Dit-elle, assise sur le divan avec les jambes croises. Elle sentait les doigts passer sur ses cheveux et elle savait que la session avait bel et bien commence. La jeune dame lui parlait de ses angoisses, mais aussi du fait qu'elle allait un peu mieux que d'habitude. Elles ne se voyaient dans son cabinet que deux à trois fois par an, mais le progrès qui a été fait ne pouvait pas être ignoré.

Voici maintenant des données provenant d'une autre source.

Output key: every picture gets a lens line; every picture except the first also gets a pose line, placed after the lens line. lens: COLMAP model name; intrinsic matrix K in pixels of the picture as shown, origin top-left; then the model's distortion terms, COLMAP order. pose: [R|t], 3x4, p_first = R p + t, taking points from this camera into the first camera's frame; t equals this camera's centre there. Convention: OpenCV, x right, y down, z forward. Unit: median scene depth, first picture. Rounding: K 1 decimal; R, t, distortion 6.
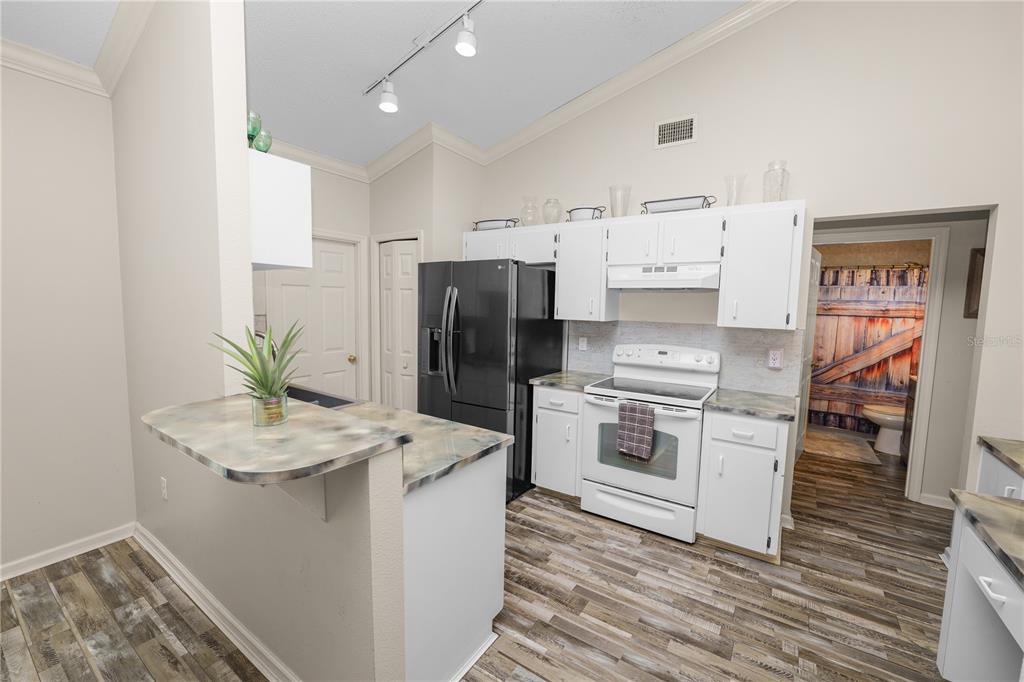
lens RADIAL K [[417.5, 0, 512.0], [0, 417.5, 341.4], [0, 0, 1]] dist [-0.011956, 0.000135]
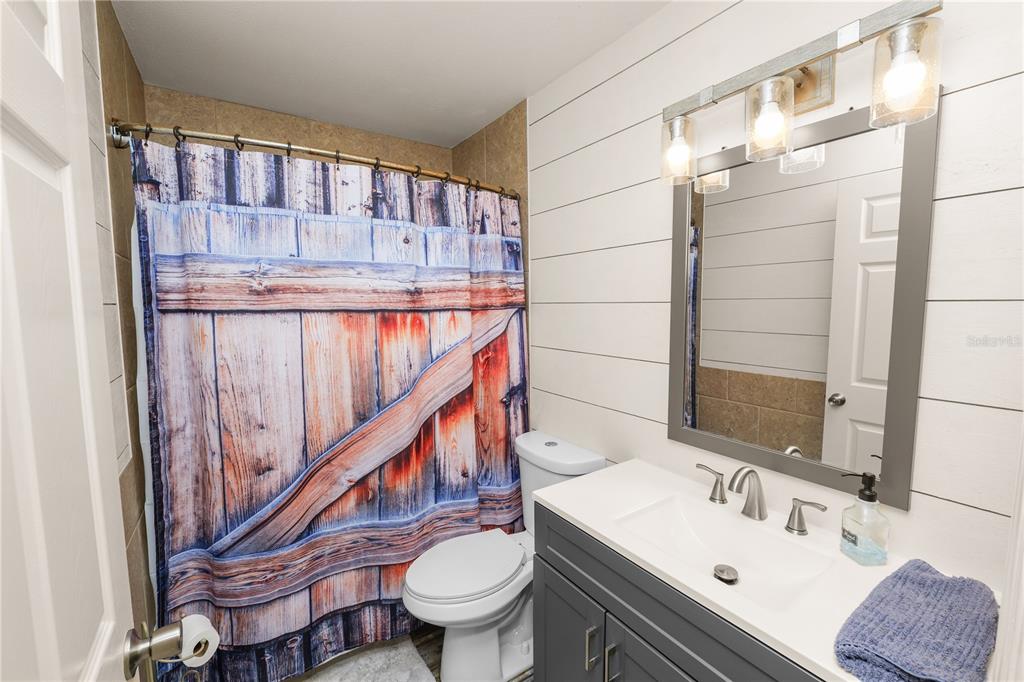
lens RADIAL K [[417.5, 0, 512.0], [0, 417.5, 341.4], [0, 0, 1]] dist [-0.011956, 0.000135]
pose [[0.374188, -0.103895, 0.921515, 0.825490], [0.098933, 0.992506, 0.071726, -0.069525], [-0.922060, 0.064329, 0.381663, 1.087571]]
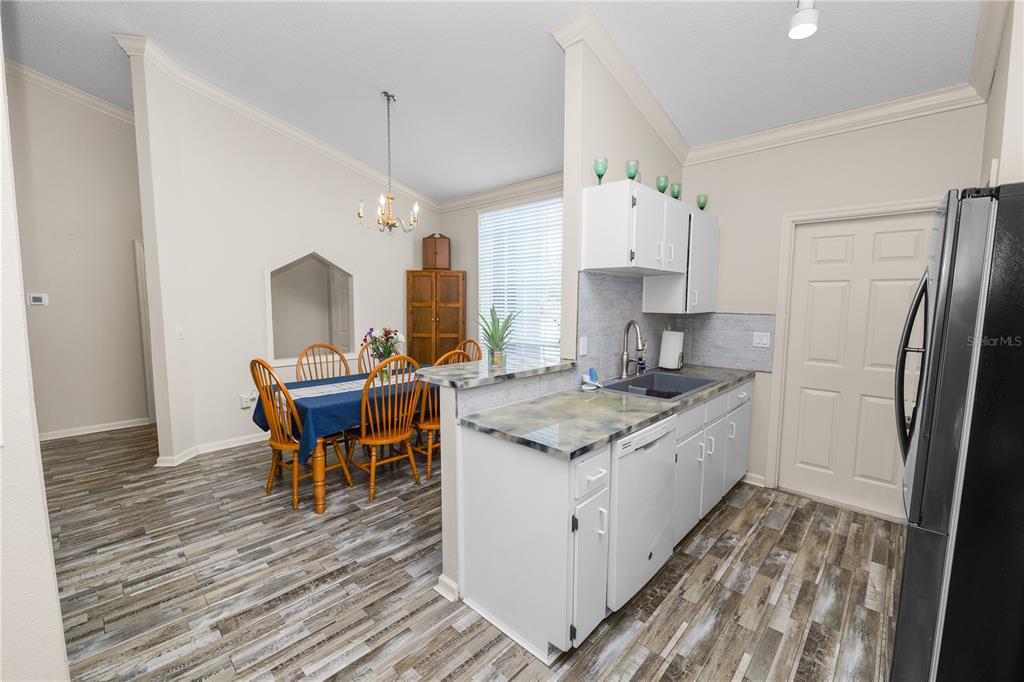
lens RADIAL K [[417.5, 0, 512.0], [0, 417.5, 341.4], [0, 0, 1]] dist [-0.011956, 0.000135]
pose [[-0.170586, 0.075554, -0.982442, 0.451728], [-0.100984, 0.990465, 0.093705, -0.029685], [0.980154, 0.115196, -0.161330, 0.558209]]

Finalement Brume n'avait plus tellement peur du noir et de marcher seule dans la rue le soir, c’était un grand plus. Que son manque d'envie pour la viande saignante soit revenu était assez commune, certains traumatismes ne s'en iront pas pour toujours, mais là ce n’était qu'une question de vouloir attaquer le problème ou le laisser courir si ce n’était pas vraiment une priorité pour le patient. D'ailleurs, elle prit l'occasion d'en parler.

- Que la viande saignante ne vous soit plus aussi plaisante est normal; ces choses peuvent revenir en vagues, il y a souvent quelque chose qui est un déclencheur de ces réactions.

Elle ne pouvait pas savoir si ce que Brume disait était en relation avec son manque d’envie pour la viande. Izolda l’écoutait avec attention et elle fronça les sourcils, essayant d'analyser la situation. La polonaise ne pouvait qu’imaginer ce que cela pouvait représenter, elle comprit de suite pourquoi elle hésitait à en parler. Peut-être tiré par les cheveux, mais les chances étaient qu’il s’agissait du même fou à lier qu’avant. Ou un nouveau.
Les peurs de Brume étaient rationnelles, du moins c’est ce que Izolda se disait, car après avoir vécu une chose pareille, entendue les nouvelles et reconnu son ancienne prison… tout cela se passait bien trop vite et à la fois. Elle sentait la présence de la métamorphe derrière elle qui avait laissé tomber ses mèches blondes, ça y est c'était le mauvais signe. Son visage formait une mixture d’un air pensif et d’inquiétude; Izolda était psychiatre depuis longtemps et ne voulait pas mentir et dire ce que la personne espérait entendre. Parfois il fallait aller dans des territoires difficiles pour pouvoir sortir de l’autre côté.

- Non, Brume, je comprends tout à fait. Avec toutes les expériences que vous m’avez conté je comprends votre inquiétude et vous avez raison de l’être. Ceci dit, il est possible que cela soit une coïncidence, comme vous l'avez dit.

Elle ne pouvait nier le fait que ce n’était qu’un simple psychopathe et que cette histoire était un hasard. Là, il ne restait plus que la maison abandonné, ce lieu qu’elle ne savait pas placer géographiquement, mais maintenant c’était possible. Lui conseiller de parler aux autorités et risquer de s’attirer la presse comme les mouches à la viande avariée? Parler à la communauté vampirique en leur donnant les détails précis du criminel au cas où il mettrait pied en Louisiane? Ou continuer comme avant sans y penser et attendre le pire? Peut-être se trouver un garde? Non, c'était bien trop exagéré; quoi que, certaines personnes assez confortables financièrement auraient fait exactement ça.

- Est-ce que vous avez vu des photos du criminel en question dans ce journal? Ont-il des indices quelconques sur son emplacement ou est-ce encore très vague?

Izolda ne voulait pas sauter aux conclusions directement, elle était toujours dans la même position et elle ouvrit son carnet sur sa jambe pour y gribouiller quelques notes en Polonais. Il lui fallait des détails et elle voulait vraiment aider la jeune femme qui lui faisait des tresses. Les injustices de la vie pouvaient être cruelles.